Pharmacies would require a private consulting room to administer vaccinations and to begin with they would only be immunising adults.

But the head of the Australian Medical Association NT says patients being vaccinated in a pharmacy will miss out on continuity of care.

“Doctors usually ask about other issues, they know about preventative health and make sure the patient’s long term health is going to be managed,” Dr Peter Beaumont told AAP.

“That just cannot and will not happen when people’s health is chopped up in pieces and they have vaccinations in pharmacies.”

He said pharmacists faced a conflict of interest when they advise, prescribe, sell and administer medications to patients.

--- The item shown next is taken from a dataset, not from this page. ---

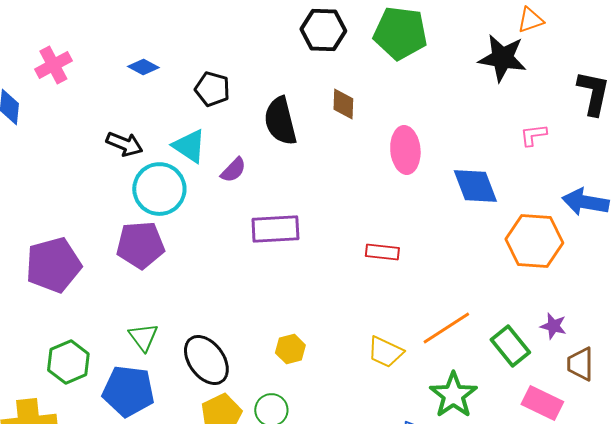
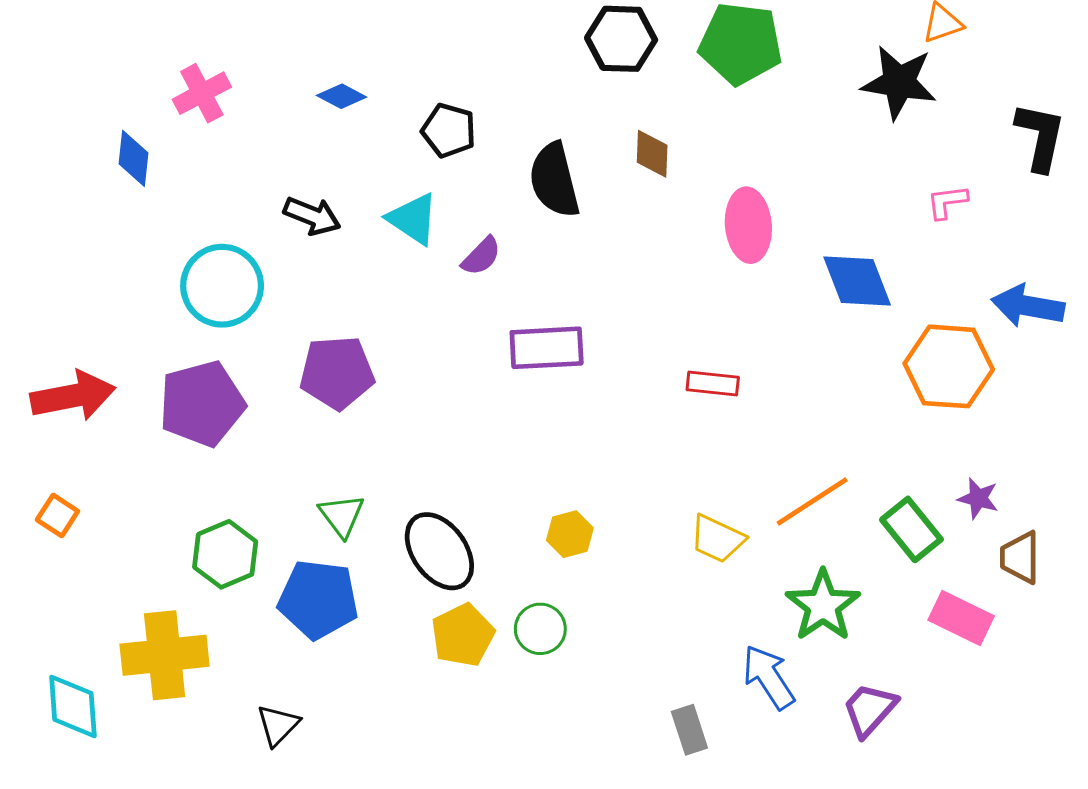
cyan circle: (159, 189) -> (222, 286), moved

“We know that pharmacists just push unproven vitamins and supplements… They’ve shown they don’t know how to control their conflict of interest, seeing as how if they can make a profit out of something they will sell it when they know there’s no evidence of the benefits for most people.”

But Mr Turnbull said vaccinations were within the scope of a pharmacist’s practice, although it was not yet included in their curriculum.

“There are all sorts of protocols and safeties – it’s certainly not a bonanza for pharmacists, it’s not turf-stealing by pharmacists against doctors, it’s just a common sense thing,” he said.

“Doctors just keep trying to build a bigger moat around their castle and unfortunately they’re at odds against common sense and the trend in the western world.”

He said pharmacies are already empowered to administer vaccines in every state of the US, in the UK, Ireland, and New Zealand.